#### [Records to use]

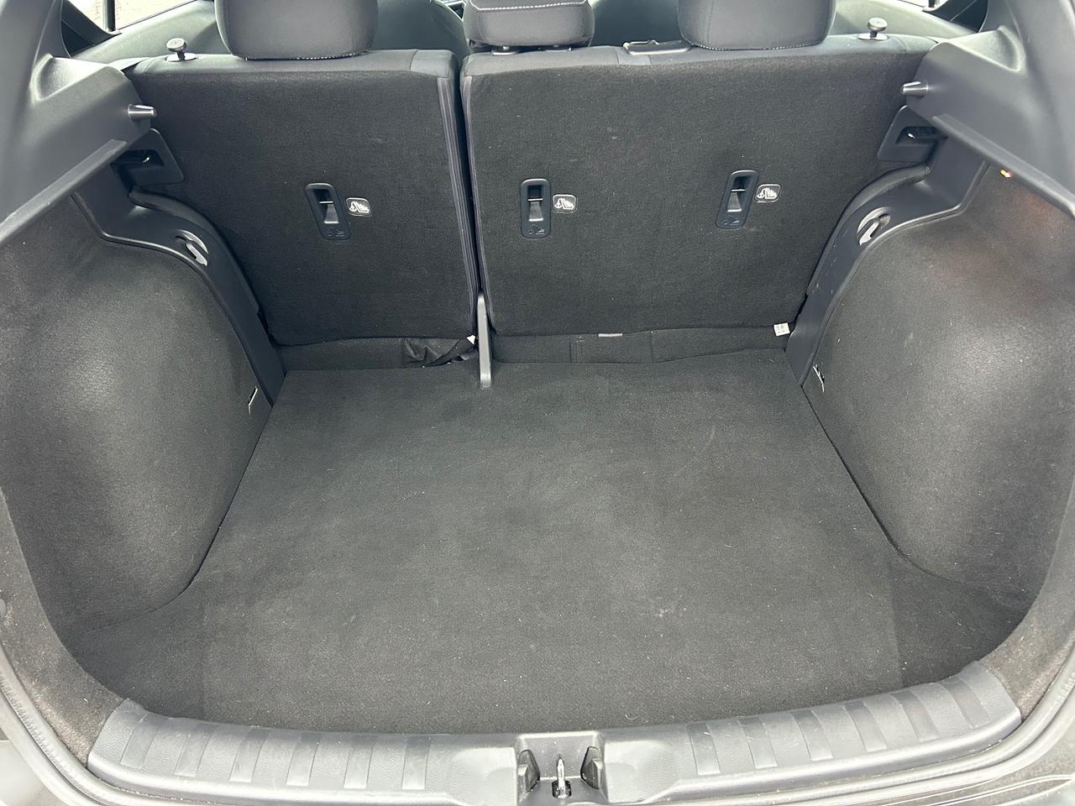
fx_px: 807
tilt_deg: -36.2
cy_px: 403
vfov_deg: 53.1
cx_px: 538
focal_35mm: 26
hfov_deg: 67.3
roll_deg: +0.7
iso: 320
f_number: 1.5
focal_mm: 5.7
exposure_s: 1/60
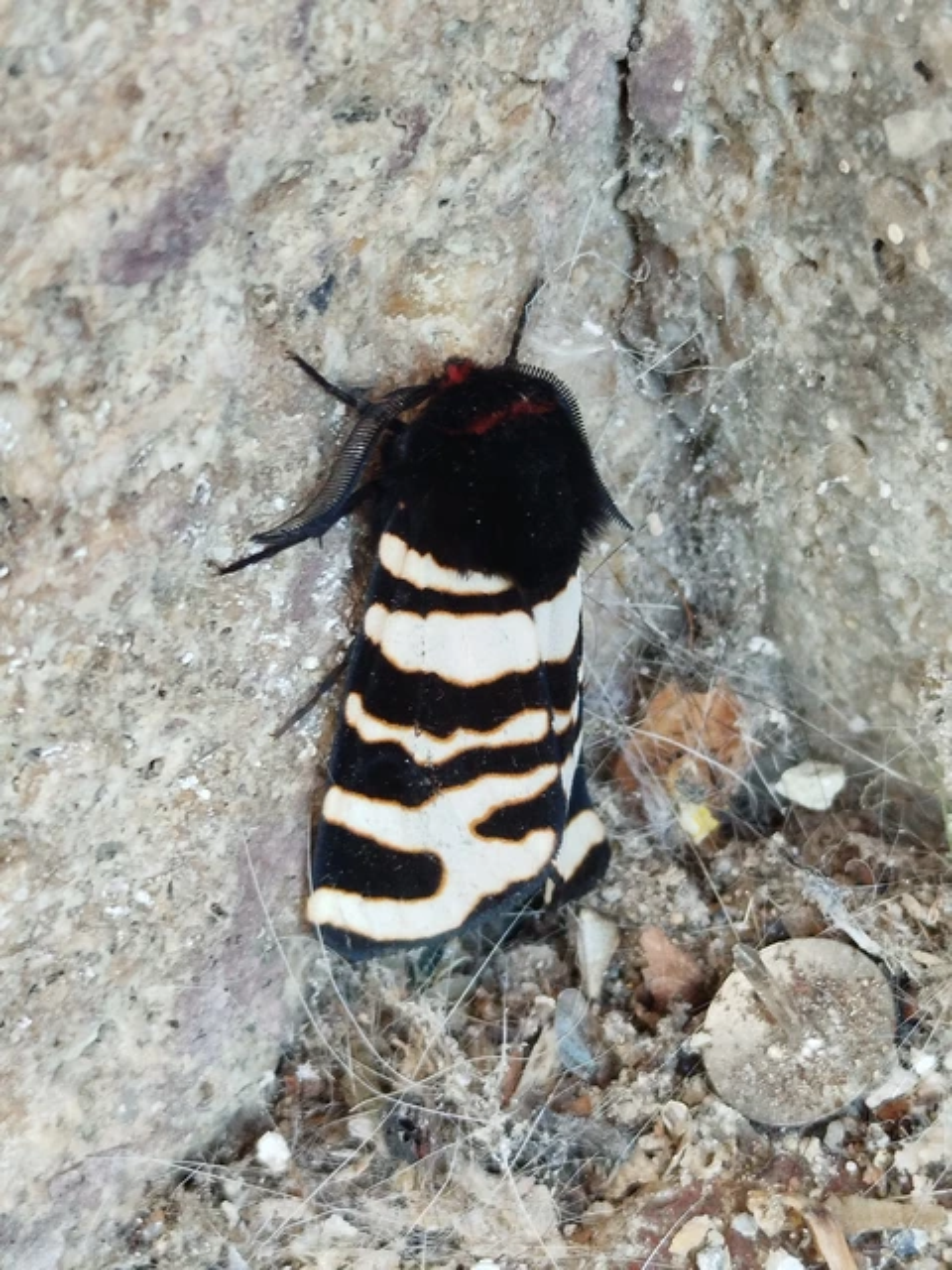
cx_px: 476
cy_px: 635
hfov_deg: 53.1
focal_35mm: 26
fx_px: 953
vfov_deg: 67.3
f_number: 1.7
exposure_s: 1/33
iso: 160
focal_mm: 5.31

#### [Exercise directions]
Retype every record above word for word, leaving out any pictures.

#### [Response to the task]
fx_px: 807
tilt_deg: -36.2
cy_px: 403
vfov_deg: 53.1
cx_px: 538
focal_35mm: 26
hfov_deg: 67.3
roll_deg: +0.7
iso: 320
f_number: 1.5
focal_mm: 5.7
exposure_s: 1/60
cx_px: 476
cy_px: 635
hfov_deg: 53.1
focal_35mm: 26
fx_px: 953
vfov_deg: 67.3
f_number: 1.7
exposure_s: 1/33
iso: 160
focal_mm: 5.31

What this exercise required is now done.